Draw out every line with the word "challenging" from the listing below.

SUPPLIED ENTRIES |
================

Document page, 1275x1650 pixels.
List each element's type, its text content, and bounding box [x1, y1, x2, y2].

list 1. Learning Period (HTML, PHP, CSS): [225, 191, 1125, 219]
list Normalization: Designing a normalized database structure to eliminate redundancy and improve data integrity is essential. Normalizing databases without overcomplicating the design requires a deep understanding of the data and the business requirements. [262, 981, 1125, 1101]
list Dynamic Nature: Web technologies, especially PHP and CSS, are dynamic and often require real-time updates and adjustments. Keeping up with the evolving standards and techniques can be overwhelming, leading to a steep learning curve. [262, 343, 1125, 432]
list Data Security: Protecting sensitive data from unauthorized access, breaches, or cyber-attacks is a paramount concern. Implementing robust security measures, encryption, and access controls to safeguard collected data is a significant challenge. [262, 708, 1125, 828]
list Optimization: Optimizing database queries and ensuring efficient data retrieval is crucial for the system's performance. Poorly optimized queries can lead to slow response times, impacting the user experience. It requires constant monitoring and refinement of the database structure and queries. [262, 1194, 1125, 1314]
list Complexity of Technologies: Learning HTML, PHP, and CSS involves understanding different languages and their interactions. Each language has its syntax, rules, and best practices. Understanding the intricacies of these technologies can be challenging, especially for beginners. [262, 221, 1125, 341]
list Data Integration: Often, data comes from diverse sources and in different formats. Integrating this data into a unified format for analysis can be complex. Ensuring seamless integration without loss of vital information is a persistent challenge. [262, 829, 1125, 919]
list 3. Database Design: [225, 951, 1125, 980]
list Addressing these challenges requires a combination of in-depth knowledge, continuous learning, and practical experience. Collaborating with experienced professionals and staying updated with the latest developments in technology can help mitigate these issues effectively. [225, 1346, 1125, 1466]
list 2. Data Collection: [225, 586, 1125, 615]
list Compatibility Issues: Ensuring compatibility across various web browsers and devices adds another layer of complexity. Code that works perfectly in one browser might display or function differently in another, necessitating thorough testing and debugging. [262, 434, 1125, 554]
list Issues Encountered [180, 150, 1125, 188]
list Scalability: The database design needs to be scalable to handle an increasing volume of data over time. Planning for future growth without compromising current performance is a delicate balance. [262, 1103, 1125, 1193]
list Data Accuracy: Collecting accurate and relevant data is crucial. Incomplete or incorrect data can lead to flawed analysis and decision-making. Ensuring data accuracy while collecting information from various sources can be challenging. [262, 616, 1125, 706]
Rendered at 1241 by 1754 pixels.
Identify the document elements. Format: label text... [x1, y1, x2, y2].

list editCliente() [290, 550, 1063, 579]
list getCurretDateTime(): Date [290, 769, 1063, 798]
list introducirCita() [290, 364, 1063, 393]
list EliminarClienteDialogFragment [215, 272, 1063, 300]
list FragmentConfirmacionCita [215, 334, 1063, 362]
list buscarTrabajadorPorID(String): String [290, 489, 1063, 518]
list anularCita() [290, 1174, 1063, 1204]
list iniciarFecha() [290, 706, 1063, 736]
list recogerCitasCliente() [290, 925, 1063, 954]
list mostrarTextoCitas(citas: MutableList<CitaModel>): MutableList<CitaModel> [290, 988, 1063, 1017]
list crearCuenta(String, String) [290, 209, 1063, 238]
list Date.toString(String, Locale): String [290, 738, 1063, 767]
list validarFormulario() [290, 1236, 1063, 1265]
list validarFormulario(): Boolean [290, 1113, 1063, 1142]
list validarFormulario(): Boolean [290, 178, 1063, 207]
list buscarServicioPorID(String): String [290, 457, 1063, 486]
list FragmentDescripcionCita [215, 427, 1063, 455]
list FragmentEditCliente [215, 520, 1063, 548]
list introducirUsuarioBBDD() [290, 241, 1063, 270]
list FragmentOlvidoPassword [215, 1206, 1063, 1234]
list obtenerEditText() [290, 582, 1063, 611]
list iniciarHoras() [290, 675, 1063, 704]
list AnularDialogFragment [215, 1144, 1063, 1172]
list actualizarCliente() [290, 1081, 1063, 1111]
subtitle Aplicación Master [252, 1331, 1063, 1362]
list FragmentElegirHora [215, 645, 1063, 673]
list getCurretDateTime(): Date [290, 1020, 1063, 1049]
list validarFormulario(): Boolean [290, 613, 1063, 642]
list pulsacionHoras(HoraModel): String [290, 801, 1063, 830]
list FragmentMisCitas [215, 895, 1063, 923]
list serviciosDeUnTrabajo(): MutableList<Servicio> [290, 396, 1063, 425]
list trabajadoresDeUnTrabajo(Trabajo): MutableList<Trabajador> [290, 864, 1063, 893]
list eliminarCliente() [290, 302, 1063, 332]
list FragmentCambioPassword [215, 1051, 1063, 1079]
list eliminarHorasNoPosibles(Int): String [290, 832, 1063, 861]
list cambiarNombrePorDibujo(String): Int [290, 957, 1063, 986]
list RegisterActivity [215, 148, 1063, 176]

================

FINAL ANSWER |
list Complexity of Technologies: Learning HTML, PHP, and CSS involves understanding different languages and their interactions. Each language has its syntax, rules, and best practices. Understanding the intricacies of these technologies can be challenging, especially for beginners. [262, 221, 1125, 341]
list Data Accuracy: Collecting accurate and relevant data is crucial. Incomplete or incorrect data can lead to flawed analysis and decision-making. Ensuring data accuracy while collecting information from various sources can be challenging. [262, 616, 1125, 706]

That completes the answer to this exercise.